Passage.
Hi! Welcome to my very own column about video games! I hope you enjoy it. Ahem —

Admittedly, I have long been out of the video game loop, having more or less jumped ship as soon as I lost track of the number of “bits” in my games. The first system I ever owned was, of course, the old 8-bit Nintendo. Soon, I had to take that old dog out back and shoot her, ushering in the age of the 16-bit Super Nintendo puppy. Nintendo 64 (with 64 bits, true to its name) was my next and last system. I have no idea how many bits fill a Game Cube, though I assume it’s a number that would cause me to have an aneurysm if I tried to write it.

My love affair with video games ended with my childhood as the so-called “next generation” of game consoles began — and I’ve never really regretted losing track of the technology and terminology. Sega Genesis was fine for my tastes. Sega Exodus, or Sega Corinthians or whatever it is they’re on now — leaves me cold.

For one thing, these new systems — X-Box, Game Cube, Playstation 2 — have too many buttons. Video games are not — repeat NOT — fun if one is not properly inebriated. (I would argue that the entire state of childhood is essentially one prolonged state of inebriation. Your brain’s half-developed, sugar-shocked and easily amused.) When there are more buttons on a controller than fingers on your hand, this spells trouble for any garden-variety stoner. I can barely remember my parents’ birthdays, let alone which tiny, tiny button reloads, which changes views, and which switches weapons — not to mention the impossible task of juggling a cigarette, a bottle of beer, and a controller at once. Playing PS-2 high is harder than playing the French horn — and a LOT harder than playing the French horn high. Talk about cotton mouth. True story, true story.

Listed entries.
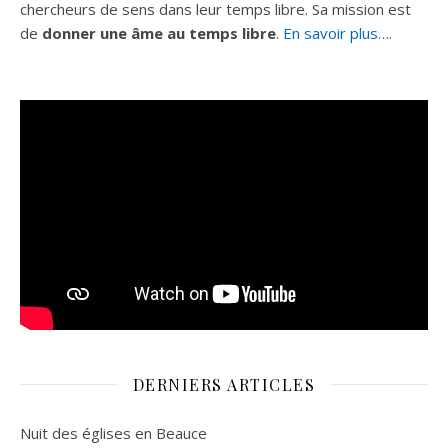
chercheurs de sens dans leur temps libre. Sa mission est
de
donner une âme au temps libre
.
En savoir plus….
DERNIERS ARTICLES
Nuit des églises en Beauce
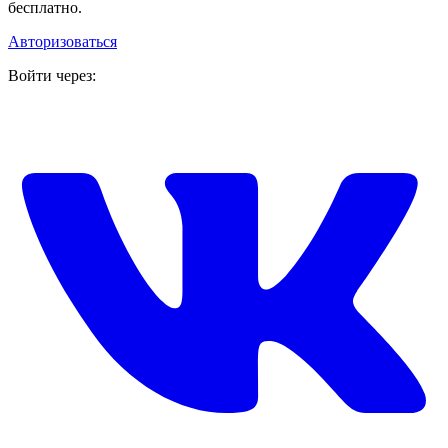
бесплатно.
Авторизоваться
Войти через:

Questions on the material.
[1] Name every game system the writer of the video game column says they personally owned, in the order given.
[2] According to the video game column, which console was "fine for my tastes"?
[3] Extend the video game column past its final sentence.

Answers for the tasks.
[1] 8-bit Nintendo, Super Nintendo, Nintendo 64

[2] Sega Genesis.

[3]
And while I’m griping, let me air a little dirty laundry about a game called “Halo” for the X-Box system — a fine cartridge, to be sure — unless you choose the ‘multiplayer’ option and are clueless enough to be quickly dispatched by some irate alien. If you are so unfortunate, as I always am, this game actually penalizes you. It makes you wait — for what seems like a very, very long time — until it deems you fit to rejoin the action. Who told it it could do that?! I sit there on the couch, helpless, at the mercy of the machine, like I’m in my own personal Space Odyssey: “Open the pod bay doors, Hal. Hal? Let me back in. Let me back in, Hal! Jesus Christ, Hal, I paid $169.95 for this hunk of crap, let me back in the game!”

Complaints aside, it is nearly impossible to deny just how impressive the technology of some of these games has become — specifically in the field of boob-rendering. For years, video game designers have attempted to build aesthetically pleasing, if anatomically hyperbolic female characters, but have historically been held back by the inability to construct realistically voluptuous boobs. Take my favorite Nintendo game, for example: Metroid. The main character, Samus, was a woman. Yet due to the archaic bit-based boob-rendering technology that was at the time state-of-the-art, Samus was forced to shamefully shroud herself in an amorphous spacesuit for the duration of the game, rather than letting her natural beauty jiggle and bounce across the screen in her search for the mysterious metroid.

My friends, now is the future of digital boobery! Finally, we have reached an age in which America’s pubescent males can combine their two primary pastimes — video games and masturbation — in one grand enterprise. Imagine the saved couch space.

Of course, there are those who consider any step towards making video games more realistic a step in the wrong direction. “Next generation” video game systems have recently been faced with increasingly ardent opposition from “family interest” groups and “concerned parents” nationwide. It’s a silly argument, one we’ve heard before: the more realistic these games get, the more detached the players get from reality. The line twixt truth and game is blurred, and we see a generation that begins to think that it is socially acceptable to treat their friends and parents like Max Payne treats his friends and parents — namely, killing them.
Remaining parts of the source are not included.